Task
Write out every line below that contains "PUML".

************

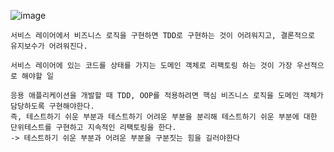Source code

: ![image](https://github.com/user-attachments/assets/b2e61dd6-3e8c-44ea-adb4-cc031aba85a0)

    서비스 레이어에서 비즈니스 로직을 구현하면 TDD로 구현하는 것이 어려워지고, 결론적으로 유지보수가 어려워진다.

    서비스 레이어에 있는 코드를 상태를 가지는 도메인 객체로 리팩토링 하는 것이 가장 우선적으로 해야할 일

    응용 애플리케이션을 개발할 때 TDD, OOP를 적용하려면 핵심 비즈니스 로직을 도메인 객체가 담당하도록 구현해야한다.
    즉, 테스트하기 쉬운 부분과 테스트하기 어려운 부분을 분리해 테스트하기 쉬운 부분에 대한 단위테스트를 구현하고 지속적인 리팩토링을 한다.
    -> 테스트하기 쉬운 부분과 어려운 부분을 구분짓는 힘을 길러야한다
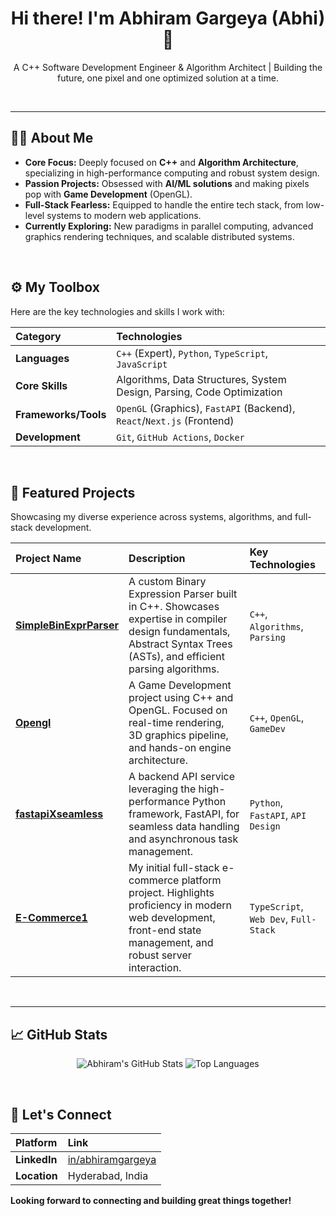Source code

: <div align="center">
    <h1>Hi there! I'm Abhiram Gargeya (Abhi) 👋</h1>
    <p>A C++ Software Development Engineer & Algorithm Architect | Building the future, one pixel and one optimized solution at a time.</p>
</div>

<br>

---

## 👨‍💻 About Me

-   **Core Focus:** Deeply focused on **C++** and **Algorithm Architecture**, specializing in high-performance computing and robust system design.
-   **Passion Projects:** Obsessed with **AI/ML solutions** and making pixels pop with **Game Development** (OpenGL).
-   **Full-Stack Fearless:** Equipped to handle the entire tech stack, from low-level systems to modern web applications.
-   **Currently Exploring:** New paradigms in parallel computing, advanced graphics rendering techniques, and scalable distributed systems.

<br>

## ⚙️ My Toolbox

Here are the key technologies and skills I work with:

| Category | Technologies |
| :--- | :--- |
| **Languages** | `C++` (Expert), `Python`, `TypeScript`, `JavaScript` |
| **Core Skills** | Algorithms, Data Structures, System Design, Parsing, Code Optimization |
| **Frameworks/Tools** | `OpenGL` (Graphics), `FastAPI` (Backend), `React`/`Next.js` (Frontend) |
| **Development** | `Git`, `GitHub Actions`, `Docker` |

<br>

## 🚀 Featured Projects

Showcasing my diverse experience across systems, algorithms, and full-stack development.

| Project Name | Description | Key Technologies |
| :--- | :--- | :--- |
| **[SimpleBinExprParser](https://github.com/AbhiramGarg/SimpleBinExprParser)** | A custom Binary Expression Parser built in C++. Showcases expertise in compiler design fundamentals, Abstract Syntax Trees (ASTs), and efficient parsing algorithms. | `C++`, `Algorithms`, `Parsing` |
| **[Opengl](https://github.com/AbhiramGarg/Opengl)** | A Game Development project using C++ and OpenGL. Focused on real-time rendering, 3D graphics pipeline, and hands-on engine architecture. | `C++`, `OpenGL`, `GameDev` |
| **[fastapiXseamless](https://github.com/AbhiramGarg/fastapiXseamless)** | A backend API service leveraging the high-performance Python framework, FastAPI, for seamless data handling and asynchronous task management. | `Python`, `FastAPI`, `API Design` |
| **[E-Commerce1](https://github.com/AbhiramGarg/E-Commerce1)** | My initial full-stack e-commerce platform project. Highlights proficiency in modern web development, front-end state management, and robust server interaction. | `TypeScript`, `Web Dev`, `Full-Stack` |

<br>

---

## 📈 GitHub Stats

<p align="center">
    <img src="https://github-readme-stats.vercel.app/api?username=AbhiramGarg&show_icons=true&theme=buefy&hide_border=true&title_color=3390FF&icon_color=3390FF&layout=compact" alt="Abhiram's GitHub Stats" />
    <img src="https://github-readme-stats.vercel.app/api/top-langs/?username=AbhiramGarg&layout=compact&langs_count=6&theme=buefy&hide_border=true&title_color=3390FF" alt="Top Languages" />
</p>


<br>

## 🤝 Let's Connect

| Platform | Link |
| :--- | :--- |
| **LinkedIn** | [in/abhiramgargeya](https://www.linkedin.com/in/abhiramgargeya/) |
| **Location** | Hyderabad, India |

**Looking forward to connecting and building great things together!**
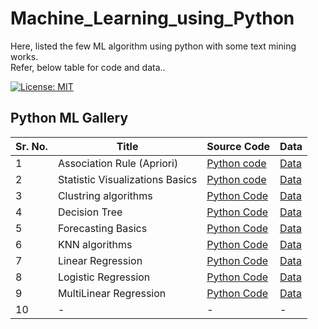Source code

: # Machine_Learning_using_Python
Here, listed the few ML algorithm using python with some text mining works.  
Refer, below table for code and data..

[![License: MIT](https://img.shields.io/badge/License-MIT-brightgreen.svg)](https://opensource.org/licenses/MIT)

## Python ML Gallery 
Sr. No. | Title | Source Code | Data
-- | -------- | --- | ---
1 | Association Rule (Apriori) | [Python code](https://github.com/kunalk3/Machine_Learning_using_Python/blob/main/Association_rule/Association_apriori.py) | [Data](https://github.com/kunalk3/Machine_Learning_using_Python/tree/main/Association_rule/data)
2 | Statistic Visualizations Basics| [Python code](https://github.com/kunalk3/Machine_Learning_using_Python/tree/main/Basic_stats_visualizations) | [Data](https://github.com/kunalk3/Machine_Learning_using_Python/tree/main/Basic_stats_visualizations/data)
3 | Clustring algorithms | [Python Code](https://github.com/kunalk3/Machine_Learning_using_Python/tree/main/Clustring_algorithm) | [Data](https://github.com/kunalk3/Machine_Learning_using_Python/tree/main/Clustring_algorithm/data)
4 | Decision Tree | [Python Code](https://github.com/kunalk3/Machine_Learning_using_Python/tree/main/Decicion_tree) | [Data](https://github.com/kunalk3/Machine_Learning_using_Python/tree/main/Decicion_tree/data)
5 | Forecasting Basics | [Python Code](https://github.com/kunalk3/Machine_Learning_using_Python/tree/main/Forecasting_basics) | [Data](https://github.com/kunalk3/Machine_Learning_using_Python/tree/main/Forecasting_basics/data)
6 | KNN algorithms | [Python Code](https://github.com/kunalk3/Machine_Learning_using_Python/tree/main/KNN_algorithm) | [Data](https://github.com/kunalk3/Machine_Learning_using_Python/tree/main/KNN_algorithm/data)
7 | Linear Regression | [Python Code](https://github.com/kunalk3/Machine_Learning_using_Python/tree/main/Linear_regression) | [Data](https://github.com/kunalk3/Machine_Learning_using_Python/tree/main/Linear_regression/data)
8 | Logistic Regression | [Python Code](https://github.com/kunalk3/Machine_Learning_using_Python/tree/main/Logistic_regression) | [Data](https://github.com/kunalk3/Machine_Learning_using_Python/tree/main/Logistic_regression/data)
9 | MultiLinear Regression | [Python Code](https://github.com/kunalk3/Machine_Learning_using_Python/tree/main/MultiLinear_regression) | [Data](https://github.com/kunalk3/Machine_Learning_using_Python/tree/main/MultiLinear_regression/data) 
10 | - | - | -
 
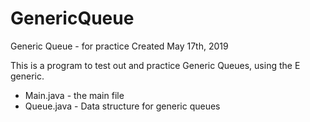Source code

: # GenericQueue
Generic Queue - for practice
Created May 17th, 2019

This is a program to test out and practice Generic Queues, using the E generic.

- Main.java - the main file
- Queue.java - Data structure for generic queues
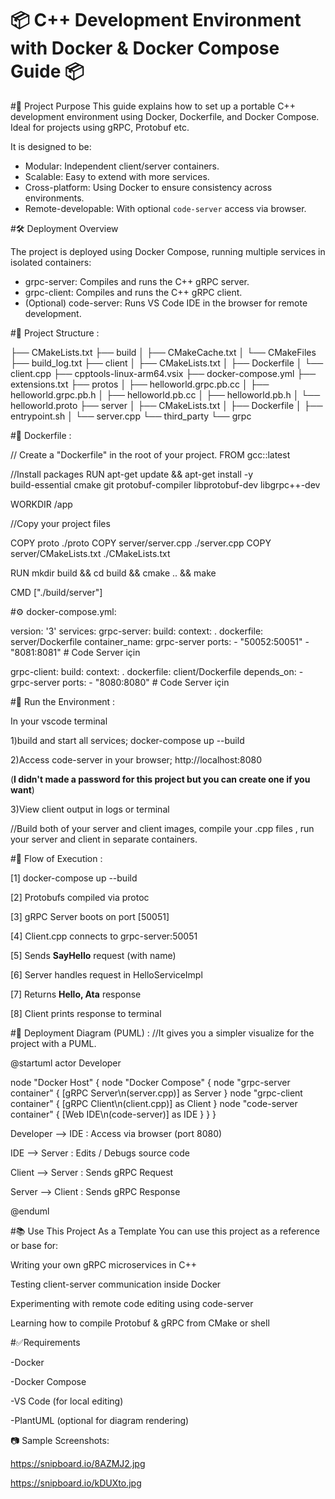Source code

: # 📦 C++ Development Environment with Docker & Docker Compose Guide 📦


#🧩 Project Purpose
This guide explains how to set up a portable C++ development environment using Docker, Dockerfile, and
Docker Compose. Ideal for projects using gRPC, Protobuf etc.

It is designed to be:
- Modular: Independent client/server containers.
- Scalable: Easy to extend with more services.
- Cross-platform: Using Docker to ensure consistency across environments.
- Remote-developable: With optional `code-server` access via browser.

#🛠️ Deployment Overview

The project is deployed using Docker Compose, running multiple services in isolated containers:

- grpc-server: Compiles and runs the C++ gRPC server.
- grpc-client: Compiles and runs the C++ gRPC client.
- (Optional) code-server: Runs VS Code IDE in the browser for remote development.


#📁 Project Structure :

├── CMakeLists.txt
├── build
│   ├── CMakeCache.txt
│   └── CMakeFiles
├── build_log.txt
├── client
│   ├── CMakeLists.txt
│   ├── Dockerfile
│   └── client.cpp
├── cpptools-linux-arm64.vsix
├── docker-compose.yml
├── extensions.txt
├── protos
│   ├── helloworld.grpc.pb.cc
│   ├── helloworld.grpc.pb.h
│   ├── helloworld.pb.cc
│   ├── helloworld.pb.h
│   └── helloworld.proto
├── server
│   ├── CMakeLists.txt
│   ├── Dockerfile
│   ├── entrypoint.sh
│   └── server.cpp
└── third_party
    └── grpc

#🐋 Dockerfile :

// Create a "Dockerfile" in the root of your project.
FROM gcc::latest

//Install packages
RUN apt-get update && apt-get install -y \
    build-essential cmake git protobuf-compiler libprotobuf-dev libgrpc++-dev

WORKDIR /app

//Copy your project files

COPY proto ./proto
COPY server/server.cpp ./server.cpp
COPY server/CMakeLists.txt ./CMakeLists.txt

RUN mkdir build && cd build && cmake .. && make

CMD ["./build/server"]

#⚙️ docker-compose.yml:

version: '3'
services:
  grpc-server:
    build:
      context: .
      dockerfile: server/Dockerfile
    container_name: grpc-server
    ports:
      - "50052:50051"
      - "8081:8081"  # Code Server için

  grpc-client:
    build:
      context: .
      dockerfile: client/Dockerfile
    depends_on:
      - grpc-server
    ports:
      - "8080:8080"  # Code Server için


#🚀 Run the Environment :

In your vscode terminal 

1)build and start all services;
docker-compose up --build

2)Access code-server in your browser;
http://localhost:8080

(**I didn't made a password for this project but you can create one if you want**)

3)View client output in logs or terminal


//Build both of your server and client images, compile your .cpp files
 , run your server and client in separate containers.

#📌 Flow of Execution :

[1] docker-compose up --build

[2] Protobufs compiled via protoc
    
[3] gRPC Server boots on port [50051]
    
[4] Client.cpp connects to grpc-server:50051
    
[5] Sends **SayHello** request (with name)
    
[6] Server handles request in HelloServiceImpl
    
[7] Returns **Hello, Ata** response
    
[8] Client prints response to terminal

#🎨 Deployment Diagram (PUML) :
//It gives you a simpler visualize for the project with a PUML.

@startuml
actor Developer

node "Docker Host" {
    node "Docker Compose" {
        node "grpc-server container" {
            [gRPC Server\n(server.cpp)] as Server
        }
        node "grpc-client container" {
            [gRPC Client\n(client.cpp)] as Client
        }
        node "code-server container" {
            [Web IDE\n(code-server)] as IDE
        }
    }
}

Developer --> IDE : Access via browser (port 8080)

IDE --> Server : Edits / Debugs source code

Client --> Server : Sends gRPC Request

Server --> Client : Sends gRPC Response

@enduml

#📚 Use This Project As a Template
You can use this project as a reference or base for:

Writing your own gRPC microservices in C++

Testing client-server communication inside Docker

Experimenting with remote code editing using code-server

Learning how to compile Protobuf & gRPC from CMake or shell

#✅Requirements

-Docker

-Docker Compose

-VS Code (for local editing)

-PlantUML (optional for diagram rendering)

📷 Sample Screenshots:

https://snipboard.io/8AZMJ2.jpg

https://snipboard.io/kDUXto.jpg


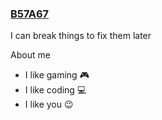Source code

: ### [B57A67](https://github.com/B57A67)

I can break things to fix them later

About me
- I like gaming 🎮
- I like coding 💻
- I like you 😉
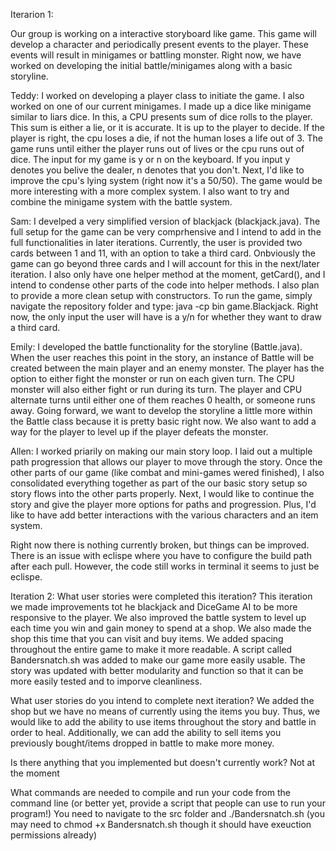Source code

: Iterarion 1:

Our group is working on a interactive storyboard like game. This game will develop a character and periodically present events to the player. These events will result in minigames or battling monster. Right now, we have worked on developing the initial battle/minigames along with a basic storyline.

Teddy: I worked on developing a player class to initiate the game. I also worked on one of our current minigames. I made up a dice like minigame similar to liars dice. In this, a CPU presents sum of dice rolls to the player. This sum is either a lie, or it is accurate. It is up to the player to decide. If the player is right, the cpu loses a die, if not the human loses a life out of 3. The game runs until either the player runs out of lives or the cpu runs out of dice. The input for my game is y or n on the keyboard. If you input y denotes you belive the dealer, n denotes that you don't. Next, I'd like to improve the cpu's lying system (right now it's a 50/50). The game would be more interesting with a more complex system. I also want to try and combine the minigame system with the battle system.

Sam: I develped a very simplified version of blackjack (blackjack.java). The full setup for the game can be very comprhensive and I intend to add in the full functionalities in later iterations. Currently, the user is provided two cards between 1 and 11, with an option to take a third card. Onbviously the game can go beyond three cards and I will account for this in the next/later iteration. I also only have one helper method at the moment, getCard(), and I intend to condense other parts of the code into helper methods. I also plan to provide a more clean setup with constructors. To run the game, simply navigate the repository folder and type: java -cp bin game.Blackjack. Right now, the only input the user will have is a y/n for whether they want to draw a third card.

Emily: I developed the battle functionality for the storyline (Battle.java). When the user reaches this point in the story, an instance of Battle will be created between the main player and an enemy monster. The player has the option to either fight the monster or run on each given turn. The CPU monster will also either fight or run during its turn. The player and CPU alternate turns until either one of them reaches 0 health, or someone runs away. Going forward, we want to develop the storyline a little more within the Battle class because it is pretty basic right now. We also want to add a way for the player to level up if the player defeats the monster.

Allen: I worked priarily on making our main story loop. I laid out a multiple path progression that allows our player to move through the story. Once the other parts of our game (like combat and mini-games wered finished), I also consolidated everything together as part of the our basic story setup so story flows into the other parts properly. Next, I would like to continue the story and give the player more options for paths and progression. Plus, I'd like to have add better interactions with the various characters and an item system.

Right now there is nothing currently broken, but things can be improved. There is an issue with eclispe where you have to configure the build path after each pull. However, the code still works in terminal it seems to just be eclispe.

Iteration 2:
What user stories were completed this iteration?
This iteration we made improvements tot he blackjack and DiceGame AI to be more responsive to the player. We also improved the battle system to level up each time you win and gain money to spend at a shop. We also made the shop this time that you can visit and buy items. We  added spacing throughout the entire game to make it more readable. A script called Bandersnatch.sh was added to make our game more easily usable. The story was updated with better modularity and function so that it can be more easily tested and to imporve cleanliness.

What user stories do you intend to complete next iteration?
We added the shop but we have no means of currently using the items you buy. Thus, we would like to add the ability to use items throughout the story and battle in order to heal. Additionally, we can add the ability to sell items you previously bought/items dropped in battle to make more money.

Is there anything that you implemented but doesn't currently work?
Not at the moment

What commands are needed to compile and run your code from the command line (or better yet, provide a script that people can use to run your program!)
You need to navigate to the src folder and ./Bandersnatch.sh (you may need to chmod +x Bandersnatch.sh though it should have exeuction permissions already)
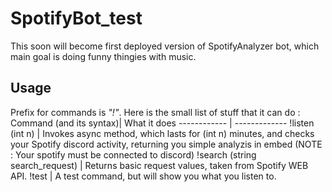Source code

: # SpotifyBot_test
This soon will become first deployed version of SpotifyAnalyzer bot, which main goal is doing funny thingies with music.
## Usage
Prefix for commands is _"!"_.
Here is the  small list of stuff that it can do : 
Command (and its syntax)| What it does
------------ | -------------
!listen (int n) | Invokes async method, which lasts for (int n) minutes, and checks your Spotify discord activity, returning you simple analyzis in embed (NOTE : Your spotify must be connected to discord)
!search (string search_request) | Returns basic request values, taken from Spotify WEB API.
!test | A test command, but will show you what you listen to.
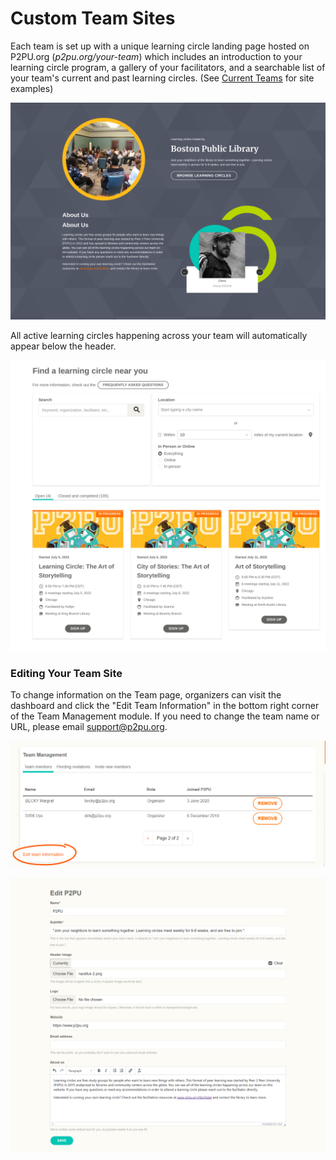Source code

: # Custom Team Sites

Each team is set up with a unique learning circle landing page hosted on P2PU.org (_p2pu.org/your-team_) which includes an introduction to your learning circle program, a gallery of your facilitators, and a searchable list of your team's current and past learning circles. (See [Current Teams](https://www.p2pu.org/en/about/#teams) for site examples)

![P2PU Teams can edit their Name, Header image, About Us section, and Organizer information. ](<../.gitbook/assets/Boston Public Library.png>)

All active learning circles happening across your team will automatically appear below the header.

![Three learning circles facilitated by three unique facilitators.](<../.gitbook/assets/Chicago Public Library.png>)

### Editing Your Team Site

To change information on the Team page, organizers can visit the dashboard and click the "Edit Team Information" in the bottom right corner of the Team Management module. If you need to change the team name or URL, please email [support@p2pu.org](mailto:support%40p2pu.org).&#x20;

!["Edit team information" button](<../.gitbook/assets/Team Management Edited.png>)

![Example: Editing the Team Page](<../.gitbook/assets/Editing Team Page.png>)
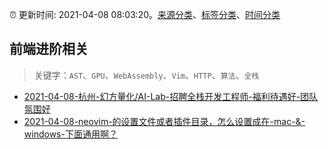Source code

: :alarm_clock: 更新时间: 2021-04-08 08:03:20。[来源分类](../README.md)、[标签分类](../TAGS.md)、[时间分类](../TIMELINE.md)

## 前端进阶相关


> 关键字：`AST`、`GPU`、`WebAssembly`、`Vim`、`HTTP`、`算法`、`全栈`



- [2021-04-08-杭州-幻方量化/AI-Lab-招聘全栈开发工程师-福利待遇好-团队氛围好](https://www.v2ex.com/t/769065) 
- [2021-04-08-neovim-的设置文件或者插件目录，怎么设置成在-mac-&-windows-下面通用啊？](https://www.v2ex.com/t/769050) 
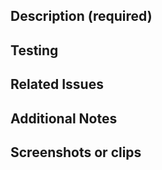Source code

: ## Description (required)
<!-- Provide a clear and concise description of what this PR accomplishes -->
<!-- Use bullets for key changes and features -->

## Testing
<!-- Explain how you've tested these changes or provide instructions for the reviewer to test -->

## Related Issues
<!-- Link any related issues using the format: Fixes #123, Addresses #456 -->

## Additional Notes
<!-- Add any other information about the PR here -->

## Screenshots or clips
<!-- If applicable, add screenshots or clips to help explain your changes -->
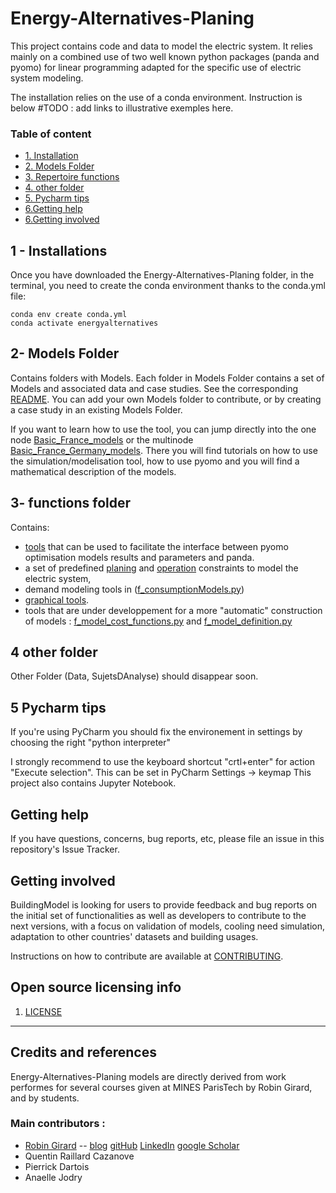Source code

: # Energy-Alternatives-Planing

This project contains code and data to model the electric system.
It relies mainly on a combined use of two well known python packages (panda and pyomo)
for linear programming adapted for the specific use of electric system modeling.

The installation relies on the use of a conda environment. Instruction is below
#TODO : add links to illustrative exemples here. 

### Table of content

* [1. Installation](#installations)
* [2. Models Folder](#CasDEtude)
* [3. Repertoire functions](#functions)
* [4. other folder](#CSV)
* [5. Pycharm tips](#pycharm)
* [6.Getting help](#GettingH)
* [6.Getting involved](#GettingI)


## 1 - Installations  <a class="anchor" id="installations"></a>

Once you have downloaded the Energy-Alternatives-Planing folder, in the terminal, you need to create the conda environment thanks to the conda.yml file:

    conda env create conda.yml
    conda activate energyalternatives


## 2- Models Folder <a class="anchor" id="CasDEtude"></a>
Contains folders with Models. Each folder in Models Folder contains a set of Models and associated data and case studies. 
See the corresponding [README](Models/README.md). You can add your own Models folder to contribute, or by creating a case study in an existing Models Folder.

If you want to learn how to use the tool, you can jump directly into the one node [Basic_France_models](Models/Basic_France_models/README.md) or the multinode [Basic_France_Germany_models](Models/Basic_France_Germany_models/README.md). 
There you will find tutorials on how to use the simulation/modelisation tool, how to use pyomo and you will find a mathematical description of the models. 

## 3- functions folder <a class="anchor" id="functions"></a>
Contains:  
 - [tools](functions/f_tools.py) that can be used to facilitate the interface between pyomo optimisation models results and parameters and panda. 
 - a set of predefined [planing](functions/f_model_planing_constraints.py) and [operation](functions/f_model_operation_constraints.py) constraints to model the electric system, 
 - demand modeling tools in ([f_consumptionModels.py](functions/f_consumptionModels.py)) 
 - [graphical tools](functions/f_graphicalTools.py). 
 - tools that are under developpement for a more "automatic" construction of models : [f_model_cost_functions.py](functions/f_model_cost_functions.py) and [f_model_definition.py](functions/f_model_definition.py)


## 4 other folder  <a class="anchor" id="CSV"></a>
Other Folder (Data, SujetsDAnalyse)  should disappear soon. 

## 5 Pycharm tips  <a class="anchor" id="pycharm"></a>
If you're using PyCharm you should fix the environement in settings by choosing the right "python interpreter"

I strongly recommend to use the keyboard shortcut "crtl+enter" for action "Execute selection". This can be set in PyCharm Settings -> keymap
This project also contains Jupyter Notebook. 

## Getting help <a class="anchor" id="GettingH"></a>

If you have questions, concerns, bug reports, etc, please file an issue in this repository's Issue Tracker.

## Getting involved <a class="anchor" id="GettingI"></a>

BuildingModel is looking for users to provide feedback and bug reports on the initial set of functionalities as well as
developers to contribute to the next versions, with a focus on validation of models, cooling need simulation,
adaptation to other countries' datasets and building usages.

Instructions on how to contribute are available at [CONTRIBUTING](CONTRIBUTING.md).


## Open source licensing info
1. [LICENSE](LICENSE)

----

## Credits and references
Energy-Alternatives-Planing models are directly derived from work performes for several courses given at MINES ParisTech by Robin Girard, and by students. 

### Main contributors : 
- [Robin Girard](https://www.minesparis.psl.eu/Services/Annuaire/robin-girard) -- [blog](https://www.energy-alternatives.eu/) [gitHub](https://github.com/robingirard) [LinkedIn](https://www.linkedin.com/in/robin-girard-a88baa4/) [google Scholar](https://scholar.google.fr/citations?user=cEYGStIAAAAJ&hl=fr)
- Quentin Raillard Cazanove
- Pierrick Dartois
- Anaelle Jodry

************

Reply to the task
#🎨 Deployment Diagram (PUML) :
//It gives you a simpler visualize for the project with a PUML.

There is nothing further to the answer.